The Bible Does not Teach Mandatory Tithing for Believers: Answering False Proof-texts

For decades I attended churches where pastors preached that the Bible requires believers to pay tithes to the church. Not only is mandatory tithing unbiblical—it is a harmful doctrine. In the next post I will share why mandatory tithing is harmful, but first we must deal with the major proof-text claims used by proponents of mandatory tithing.

Will a man rob God?

Will a man rob God?

The Granddaddy of Mandatory Tithing Proof-Texts

In my personal experience and reading, one tithing proof-text rises to the top as the go-to passage for mandatory tithing, and it carries within it elements of both fear and greed, which are often used to convince believers to tithe to the church.

I am sure you have heard it; Malachi 3 reads:

“Will a mere mortal rob God? Yet you rob me.

“But you ask, ‘How are we robbing you?’

“In tithes and offerings. You are under a curse—your whole nation—because you are robbing me. Bring the whole tithe into the storehouse, that there may be food in my house. Test me in this,” says the Lord Almighty, “and see if I will not throw open the floodgates of heaven and pour out so much blessing that there will not be room enough to store it.”

There is no need to explore why the prophet wrote this because it has nothing to do with believers today. Notice that Malachi’s words address Jews of the late Old Testament period in Judea. It warns of a curse for not tithing and promises blessings for observance. Does this not sound like the approach of many tithing sermons today—threats and/or promises?

I contend that this passage does not apply to believers. It does, however, bring us to another text on tithing.

• **List of tasks**
(1) Which distinct questions ending in a question mark appear in the tithing article? List each one once, even if it repeats.
(2) Transcribe the passage of the tithing article starting with "The Bible Does" and going on through "of mandatory tithing.".

(Stored entries)
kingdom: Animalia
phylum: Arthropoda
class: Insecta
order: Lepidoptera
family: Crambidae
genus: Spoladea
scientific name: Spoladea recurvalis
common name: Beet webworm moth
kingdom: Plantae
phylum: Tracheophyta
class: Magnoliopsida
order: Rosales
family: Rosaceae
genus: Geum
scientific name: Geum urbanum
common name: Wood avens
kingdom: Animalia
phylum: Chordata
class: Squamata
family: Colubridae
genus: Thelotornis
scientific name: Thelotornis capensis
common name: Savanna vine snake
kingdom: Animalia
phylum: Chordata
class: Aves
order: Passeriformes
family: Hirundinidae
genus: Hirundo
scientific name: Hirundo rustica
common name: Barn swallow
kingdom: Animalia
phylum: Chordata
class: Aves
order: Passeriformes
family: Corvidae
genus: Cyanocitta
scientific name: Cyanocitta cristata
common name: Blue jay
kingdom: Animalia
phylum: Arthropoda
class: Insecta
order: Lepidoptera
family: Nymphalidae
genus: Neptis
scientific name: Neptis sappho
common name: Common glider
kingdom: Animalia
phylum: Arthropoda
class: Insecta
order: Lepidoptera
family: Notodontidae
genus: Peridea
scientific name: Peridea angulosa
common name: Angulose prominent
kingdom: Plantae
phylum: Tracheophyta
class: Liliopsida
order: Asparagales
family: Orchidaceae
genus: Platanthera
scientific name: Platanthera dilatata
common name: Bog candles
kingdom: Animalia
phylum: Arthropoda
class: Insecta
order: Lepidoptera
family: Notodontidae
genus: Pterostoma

• **Exercise results**
(1)
- Will a man rob God?
- Will a mere mortal rob God?
- How are we robbing you?
- Does this not sound like the approach of many tithing sermons today—threats and/or promises?

(2)
The Bible Does not Teach Mandatory Tithing for Believers: Answering False Proof-texts

For decades I attended churches where pastors preached that the Bible requires believers to pay tithes to the church. Not only is mandatory tithing unbiblical—it is a harmful doctrine. In the next post I will share why mandatory tithing is harmful, but first we must deal with the major proof-text claims used by proponents of mandatory tithing.